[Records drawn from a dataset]
══════════════════════════════
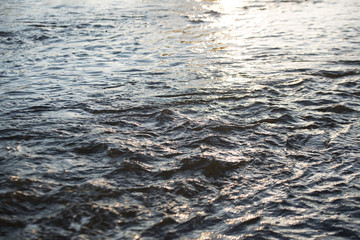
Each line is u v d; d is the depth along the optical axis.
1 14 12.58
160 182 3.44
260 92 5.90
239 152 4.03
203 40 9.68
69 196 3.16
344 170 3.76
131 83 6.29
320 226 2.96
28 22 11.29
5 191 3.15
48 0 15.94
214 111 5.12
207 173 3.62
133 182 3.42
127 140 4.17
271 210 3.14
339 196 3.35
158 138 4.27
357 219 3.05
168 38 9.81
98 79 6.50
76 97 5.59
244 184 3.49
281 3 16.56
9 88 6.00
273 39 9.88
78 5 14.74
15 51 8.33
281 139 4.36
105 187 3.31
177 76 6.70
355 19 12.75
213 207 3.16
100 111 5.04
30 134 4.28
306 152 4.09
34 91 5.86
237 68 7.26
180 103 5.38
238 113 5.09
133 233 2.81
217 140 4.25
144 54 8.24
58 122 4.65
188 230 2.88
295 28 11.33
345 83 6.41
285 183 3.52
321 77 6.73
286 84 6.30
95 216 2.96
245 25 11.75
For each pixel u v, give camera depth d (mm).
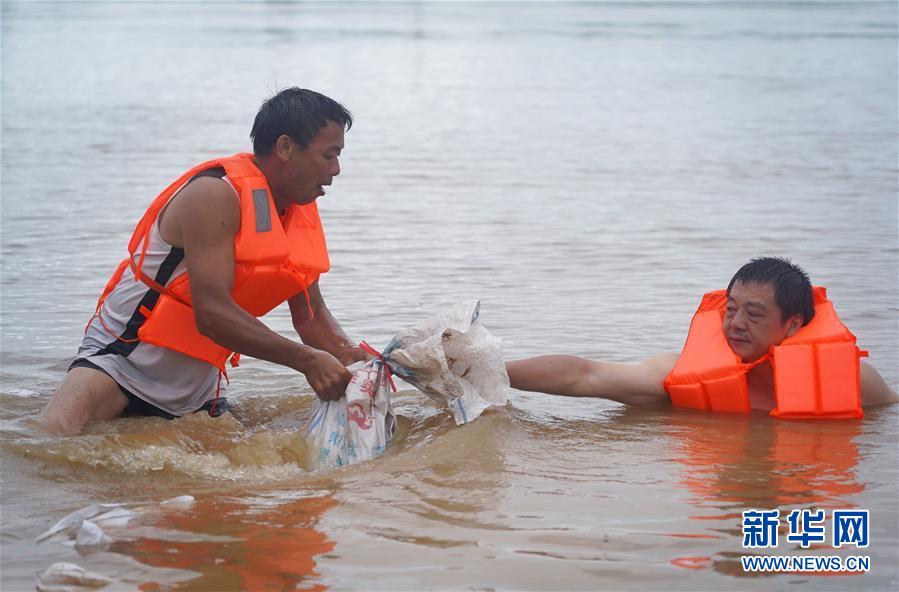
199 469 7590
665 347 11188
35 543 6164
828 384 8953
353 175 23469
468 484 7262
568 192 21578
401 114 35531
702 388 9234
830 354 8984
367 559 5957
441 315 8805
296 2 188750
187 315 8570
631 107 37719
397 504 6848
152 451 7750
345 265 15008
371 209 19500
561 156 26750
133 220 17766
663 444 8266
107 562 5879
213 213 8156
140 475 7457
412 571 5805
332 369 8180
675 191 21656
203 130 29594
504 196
══════════════════════════════
Description of the task: Every line above is to be written out unchanged, with the pictures omitted.

Exercise answer:
Each line is u v d; d is the depth along the optical axis.
1 14 12.58
160 182 3.44
260 92 5.90
239 152 4.03
203 40 9.68
69 196 3.16
344 170 3.76
131 83 6.29
320 226 2.96
28 22 11.29
5 191 3.15
48 0 15.94
214 111 5.12
207 173 3.62
133 182 3.42
127 140 4.17
271 210 3.14
339 196 3.35
158 138 4.27
357 219 3.05
168 38 9.81
98 79 6.50
76 97 5.59
244 184 3.49
281 3 16.56
9 88 6.00
273 39 9.88
78 5 14.74
15 51 8.33
281 139 4.36
105 187 3.31
177 76 6.70
355 19 12.75
213 207 3.16
100 111 5.04
30 134 4.28
306 152 4.09
34 91 5.86
237 68 7.26
180 103 5.38
238 113 5.09
133 233 2.81
217 140 4.25
144 54 8.24
58 122 4.65
188 230 2.88
295 28 11.33
345 83 6.41
285 183 3.52
321 77 6.73
286 84 6.30
95 216 2.96
245 25 11.75
For each pixel u v, give camera depth d (mm).
199 469 7590
665 347 11188
35 543 6164
828 384 8953
353 175 23469
468 484 7262
568 192 21578
401 114 35531
702 388 9234
830 354 8984
367 559 5957
441 315 8805
296 2 188750
187 315 8570
631 107 37719
397 504 6848
152 451 7750
345 265 15008
371 209 19500
561 156 26750
133 220 17766
663 444 8266
107 562 5879
213 213 8156
140 475 7457
412 571 5805
332 369 8180
675 191 21656
203 130 29594
504 196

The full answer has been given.